Dataset records:
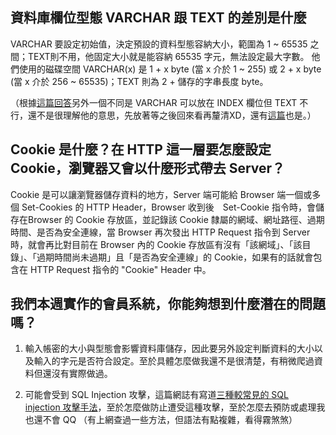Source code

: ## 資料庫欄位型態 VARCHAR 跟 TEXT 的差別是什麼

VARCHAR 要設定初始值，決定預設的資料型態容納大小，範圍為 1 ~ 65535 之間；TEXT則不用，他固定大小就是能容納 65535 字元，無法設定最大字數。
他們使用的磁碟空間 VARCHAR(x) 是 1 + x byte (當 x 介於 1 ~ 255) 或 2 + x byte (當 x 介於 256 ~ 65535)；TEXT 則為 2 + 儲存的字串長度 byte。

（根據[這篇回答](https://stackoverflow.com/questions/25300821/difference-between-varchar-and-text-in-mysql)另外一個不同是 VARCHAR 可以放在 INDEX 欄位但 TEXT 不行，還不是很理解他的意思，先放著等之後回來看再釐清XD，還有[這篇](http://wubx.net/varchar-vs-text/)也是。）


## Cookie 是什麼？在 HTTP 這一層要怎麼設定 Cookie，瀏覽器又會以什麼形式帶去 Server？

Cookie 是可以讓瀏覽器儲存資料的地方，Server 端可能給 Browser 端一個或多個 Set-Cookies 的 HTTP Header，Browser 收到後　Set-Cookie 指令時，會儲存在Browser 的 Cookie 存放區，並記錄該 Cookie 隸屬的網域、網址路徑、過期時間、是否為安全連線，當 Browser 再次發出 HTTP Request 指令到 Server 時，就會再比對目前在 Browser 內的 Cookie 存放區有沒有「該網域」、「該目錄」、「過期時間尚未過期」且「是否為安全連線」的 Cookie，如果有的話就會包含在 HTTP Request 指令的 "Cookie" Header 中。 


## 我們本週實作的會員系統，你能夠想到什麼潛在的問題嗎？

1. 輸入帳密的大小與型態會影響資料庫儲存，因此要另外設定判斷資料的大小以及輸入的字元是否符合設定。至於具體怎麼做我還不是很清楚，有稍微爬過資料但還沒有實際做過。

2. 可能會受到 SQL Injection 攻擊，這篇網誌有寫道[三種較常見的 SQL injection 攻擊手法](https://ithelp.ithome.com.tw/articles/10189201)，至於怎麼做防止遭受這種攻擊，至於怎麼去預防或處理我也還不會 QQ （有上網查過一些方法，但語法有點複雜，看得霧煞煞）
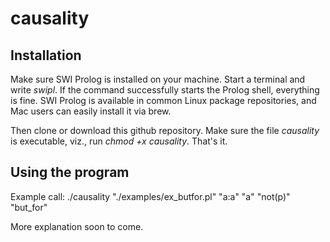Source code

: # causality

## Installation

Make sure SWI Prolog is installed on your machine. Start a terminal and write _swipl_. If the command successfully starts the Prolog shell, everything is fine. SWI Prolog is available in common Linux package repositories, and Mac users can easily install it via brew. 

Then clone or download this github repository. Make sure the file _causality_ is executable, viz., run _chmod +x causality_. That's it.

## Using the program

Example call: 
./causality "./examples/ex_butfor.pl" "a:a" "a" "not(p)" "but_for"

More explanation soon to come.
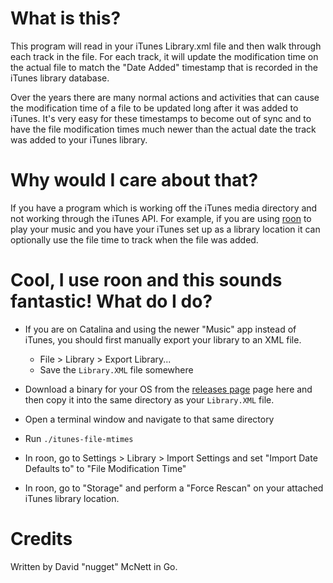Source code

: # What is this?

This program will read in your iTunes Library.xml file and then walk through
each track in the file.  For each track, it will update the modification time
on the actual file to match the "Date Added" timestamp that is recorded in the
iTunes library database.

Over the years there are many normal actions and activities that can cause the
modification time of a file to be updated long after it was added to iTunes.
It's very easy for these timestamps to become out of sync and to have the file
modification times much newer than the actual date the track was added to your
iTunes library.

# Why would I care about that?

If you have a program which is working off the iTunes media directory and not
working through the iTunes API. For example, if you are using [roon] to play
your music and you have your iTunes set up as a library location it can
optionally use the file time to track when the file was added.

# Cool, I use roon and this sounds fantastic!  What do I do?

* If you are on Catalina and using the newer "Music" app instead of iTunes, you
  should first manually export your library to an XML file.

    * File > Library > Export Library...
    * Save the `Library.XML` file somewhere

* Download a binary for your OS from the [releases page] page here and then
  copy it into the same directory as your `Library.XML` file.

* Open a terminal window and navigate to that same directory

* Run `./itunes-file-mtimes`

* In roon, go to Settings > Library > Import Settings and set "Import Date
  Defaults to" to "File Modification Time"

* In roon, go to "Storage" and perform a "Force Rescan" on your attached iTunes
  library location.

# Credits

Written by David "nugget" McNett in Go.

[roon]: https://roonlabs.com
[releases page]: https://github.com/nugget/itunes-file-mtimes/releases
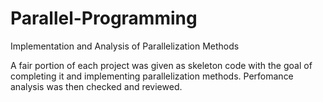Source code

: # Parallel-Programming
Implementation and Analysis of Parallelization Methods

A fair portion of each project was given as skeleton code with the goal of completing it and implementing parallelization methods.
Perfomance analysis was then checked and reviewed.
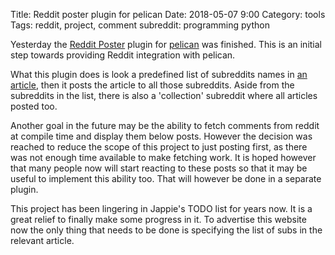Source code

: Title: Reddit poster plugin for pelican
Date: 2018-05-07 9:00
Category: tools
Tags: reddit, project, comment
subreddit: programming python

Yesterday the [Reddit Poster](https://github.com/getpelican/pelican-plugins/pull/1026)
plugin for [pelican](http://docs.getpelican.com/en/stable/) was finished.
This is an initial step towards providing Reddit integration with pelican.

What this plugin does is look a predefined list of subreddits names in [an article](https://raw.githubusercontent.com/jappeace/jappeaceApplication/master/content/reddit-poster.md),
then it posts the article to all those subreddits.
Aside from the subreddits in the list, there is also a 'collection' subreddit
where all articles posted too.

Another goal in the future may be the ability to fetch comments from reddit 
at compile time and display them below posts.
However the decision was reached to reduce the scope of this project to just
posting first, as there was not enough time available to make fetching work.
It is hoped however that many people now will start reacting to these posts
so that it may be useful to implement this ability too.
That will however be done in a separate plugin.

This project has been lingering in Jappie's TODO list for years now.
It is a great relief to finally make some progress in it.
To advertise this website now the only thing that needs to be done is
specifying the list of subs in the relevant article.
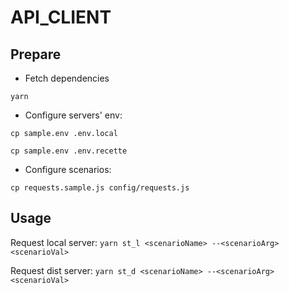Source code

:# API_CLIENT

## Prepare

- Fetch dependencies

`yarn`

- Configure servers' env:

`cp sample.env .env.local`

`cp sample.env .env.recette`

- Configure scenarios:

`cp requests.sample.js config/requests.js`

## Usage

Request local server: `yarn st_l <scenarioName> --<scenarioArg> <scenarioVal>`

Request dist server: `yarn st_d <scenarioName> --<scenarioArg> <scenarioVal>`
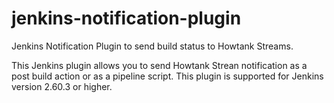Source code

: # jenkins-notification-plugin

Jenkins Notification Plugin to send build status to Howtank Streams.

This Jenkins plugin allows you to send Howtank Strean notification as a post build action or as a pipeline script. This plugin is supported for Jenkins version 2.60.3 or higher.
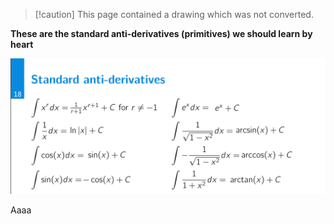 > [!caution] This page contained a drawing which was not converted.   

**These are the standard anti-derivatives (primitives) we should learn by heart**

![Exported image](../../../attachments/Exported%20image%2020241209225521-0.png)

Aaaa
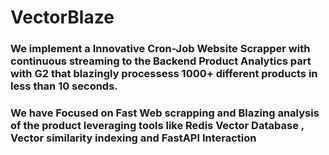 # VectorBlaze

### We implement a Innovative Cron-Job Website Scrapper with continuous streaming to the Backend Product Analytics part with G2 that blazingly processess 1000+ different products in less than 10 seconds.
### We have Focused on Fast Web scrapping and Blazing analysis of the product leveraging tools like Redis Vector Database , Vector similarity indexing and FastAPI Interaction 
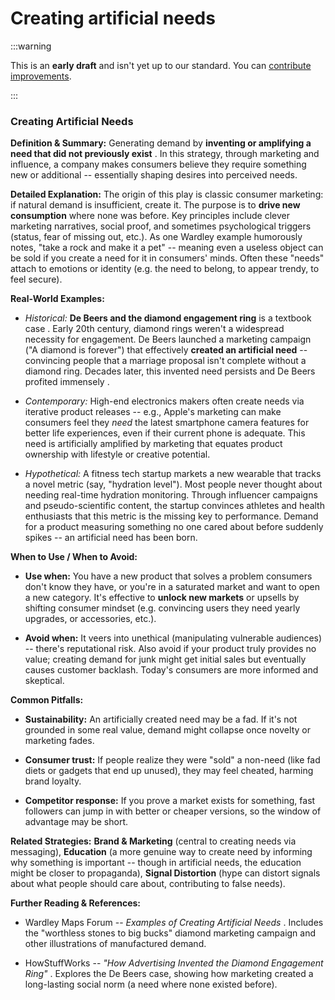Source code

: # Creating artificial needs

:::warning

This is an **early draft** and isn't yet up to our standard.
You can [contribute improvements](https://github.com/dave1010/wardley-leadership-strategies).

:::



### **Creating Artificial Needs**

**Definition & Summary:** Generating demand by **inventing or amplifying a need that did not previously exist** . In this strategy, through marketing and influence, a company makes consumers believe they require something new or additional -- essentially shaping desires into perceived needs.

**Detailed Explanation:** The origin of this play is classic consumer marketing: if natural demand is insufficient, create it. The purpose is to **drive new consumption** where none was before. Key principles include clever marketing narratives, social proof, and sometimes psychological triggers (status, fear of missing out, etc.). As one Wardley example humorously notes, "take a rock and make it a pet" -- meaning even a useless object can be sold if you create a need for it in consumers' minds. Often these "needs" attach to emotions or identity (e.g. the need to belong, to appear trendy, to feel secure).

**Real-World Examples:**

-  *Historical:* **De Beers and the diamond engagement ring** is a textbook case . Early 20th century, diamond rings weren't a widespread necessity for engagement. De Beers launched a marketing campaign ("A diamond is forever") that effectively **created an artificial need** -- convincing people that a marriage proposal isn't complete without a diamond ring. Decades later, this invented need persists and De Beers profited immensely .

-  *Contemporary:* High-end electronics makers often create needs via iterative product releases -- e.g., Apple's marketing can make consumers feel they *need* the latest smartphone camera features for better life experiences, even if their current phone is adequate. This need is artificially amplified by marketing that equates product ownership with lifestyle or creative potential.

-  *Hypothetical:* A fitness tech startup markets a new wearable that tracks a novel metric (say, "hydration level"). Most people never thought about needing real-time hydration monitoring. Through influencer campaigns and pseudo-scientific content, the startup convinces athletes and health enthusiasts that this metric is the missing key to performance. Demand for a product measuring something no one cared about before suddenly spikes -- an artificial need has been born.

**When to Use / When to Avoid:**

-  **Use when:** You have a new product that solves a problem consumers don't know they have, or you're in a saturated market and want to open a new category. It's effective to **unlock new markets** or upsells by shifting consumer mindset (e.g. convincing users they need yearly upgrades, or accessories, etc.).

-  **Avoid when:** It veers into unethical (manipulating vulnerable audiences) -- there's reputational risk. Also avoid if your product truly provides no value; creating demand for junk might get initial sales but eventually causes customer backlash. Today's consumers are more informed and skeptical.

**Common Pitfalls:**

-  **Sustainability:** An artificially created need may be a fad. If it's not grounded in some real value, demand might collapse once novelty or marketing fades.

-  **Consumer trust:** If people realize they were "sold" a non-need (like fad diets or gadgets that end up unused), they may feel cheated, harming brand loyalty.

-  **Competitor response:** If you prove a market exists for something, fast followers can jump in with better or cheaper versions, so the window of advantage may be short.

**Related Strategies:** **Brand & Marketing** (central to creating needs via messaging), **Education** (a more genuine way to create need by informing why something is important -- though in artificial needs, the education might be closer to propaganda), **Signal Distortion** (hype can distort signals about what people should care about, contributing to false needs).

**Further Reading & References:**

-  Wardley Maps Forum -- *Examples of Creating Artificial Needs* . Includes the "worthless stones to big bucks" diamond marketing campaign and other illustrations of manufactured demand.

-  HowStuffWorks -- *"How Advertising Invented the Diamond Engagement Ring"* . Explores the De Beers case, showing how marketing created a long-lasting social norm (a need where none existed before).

Task directions:
Please set down exactly the lines from the first line of the data above through the line with "他們使用的磁碟空間 VARCHAR(x) 是", both included, leaving out the pictures.

Written response:
Source code

: ## 資料庫欄位型態 VARCHAR 跟 TEXT 的差別是什麼

VARCHAR 要設定初始值，決定預設的資料型態容納大小，範圍為 1 ~ 65535 之間；TEXT則不用，他固定大小就是能容納 65535 字元，無法設定最大字數。
他們使用的磁碟空間 VARCHAR(x) 是 1 + x byte (當 x 介於 1 ~ 255) 或 2 + x byte (當 x 介於 256 ~ 65535)；TEXT 則為 2 + 儲存的字串長度 byte。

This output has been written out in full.